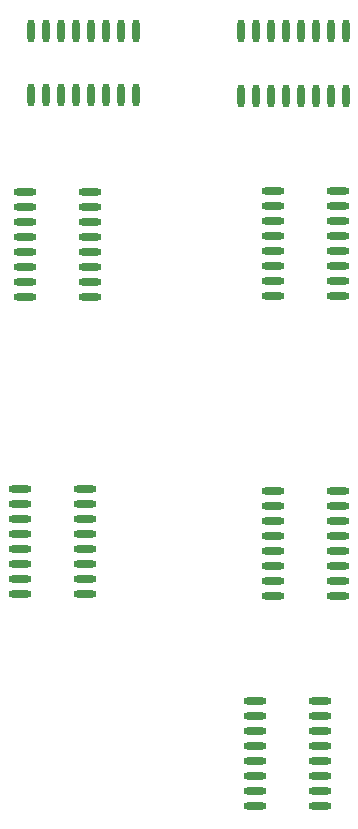
<source format=gbr>
%TF.GenerationSoftware,KiCad,Pcbnew,(6.0.4)*%
%TF.CreationDate,2022-08-09T11:31:43-04:00*%
%TF.ProjectId,pcb,7063622e-6b69-4636-9164-5f7063625858,rev?*%
%TF.SameCoordinates,Original*%
%TF.FileFunction,Paste,Top*%
%TF.FilePolarity,Positive*%
%FSLAX46Y46*%
G04 Gerber Fmt 4.6, Leading zero omitted, Abs format (unit mm)*
G04 Created by KiCad (PCBNEW (6.0.4)) date 2022-08-09 11:31:43*
%MOMM*%
%LPD*%
G01*
G04 APERTURE LIST*
%ADD10O,1.970993X0.602007*%
%ADD11O,0.602007X1.970993*%
G04 APERTURE END LIST*
D10*
%TO.C,U2*%
X82557101Y-117449600D03*
X82557101Y-118719603D03*
X82557101Y-119989605D03*
X82557101Y-121259608D03*
X82557101Y-122529610D03*
X82557101Y-123799613D03*
X82557101Y-125069615D03*
X82557101Y-126339618D03*
X88028271Y-126339618D03*
X88028271Y-125069615D03*
X88028271Y-123799613D03*
X88028271Y-122529610D03*
X88028271Y-121259608D03*
X88028271Y-119989605D03*
X88028271Y-118719603D03*
X88028271Y-117449600D03*
%TD*%
D11*
%TO.C,U5*%
X110159809Y-78671019D03*
X108889806Y-78671019D03*
X107619804Y-78671019D03*
X106349801Y-78671019D03*
X105079799Y-78671019D03*
X103809796Y-78671019D03*
X102539794Y-78671019D03*
X101269791Y-78671019D03*
X101269791Y-84142189D03*
X102539794Y-84142189D03*
X103809796Y-84142189D03*
X105079799Y-84142189D03*
X106349801Y-84142189D03*
X107619804Y-84142189D03*
X108889806Y-84142189D03*
X110159809Y-84142189D03*
%TD*%
%TO.C,U4*%
X92379809Y-78646015D03*
X91109806Y-78646015D03*
X89839804Y-78646015D03*
X88569801Y-78646015D03*
X87299799Y-78646015D03*
X86029796Y-78646015D03*
X84759794Y-78646015D03*
X83489791Y-78646015D03*
X83489791Y-84117185D03*
X84759794Y-84117185D03*
X86029796Y-84117185D03*
X87299799Y-84117185D03*
X88569801Y-84117185D03*
X89839804Y-84117185D03*
X91109806Y-84117185D03*
X92379809Y-84117185D03*
%TD*%
D10*
%TO.C,U1*%
X102471215Y-135356591D03*
X102471215Y-136626594D03*
X102471215Y-137896596D03*
X102471215Y-139166599D03*
X102471215Y-140436601D03*
X102471215Y-141706604D03*
X102471215Y-142976606D03*
X102471215Y-144246609D03*
X107942385Y-144246609D03*
X107942385Y-142976606D03*
X107942385Y-141706604D03*
X107942385Y-140436601D03*
X107942385Y-139166599D03*
X107942385Y-137896596D03*
X107942385Y-136626594D03*
X107942385Y-135356591D03*
%TD*%
%TO.C,U7*%
X109466385Y-126466609D03*
X109466385Y-125196606D03*
X109466385Y-123926604D03*
X109466385Y-122656601D03*
X109466385Y-121386599D03*
X109466385Y-120116596D03*
X109466385Y-118846594D03*
X109466385Y-117576591D03*
X103995215Y-117576591D03*
X103995215Y-118846594D03*
X103995215Y-120116596D03*
X103995215Y-121386599D03*
X103995215Y-122656601D03*
X103995215Y-123926604D03*
X103995215Y-125196606D03*
X103995215Y-126466609D03*
%TD*%
%TO.C,U6*%
X109466385Y-101066609D03*
X109466385Y-99796606D03*
X109466385Y-98526604D03*
X109466385Y-97256601D03*
X109466385Y-95986599D03*
X109466385Y-94716596D03*
X109466385Y-93446594D03*
X109466385Y-92176591D03*
X103995215Y-92176591D03*
X103995215Y-93446594D03*
X103995215Y-94716596D03*
X103995215Y-95986599D03*
X103995215Y-97256601D03*
X103995215Y-98526604D03*
X103995215Y-99796606D03*
X103995215Y-101066609D03*
%TD*%
%TO.C,U3*%
X82971630Y-92303587D03*
X82971630Y-93573590D03*
X82971630Y-94843592D03*
X82971630Y-96113595D03*
X82971630Y-97383597D03*
X82971630Y-98653600D03*
X82971630Y-99923602D03*
X82971630Y-101193605D03*
X88442800Y-101193605D03*
X88442800Y-99923602D03*
X88442800Y-98653600D03*
X88442800Y-97383597D03*
X88442800Y-96113595D03*
X88442800Y-94843592D03*
X88442800Y-93573590D03*
X88442800Y-92303587D03*
%TD*%
M02*

</source>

........

__What you are asked to do__
Lines to set down from above: the line with "X109466385Y-125196606D03*", the line with "X103995215Y-120116596D03*", and every line between, each exactly as written.

__Task result__
X109466385Y-125196606D03*
X109466385Y-123926604D03*
X109466385Y-122656601D03*
X109466385Y-121386599D03*
X109466385Y-120116596D03*
X109466385Y-118846594D03*
X109466385Y-117576591D03*
X103995215Y-117576591D03*
X103995215Y-118846594D03*
X103995215Y-120116596D03*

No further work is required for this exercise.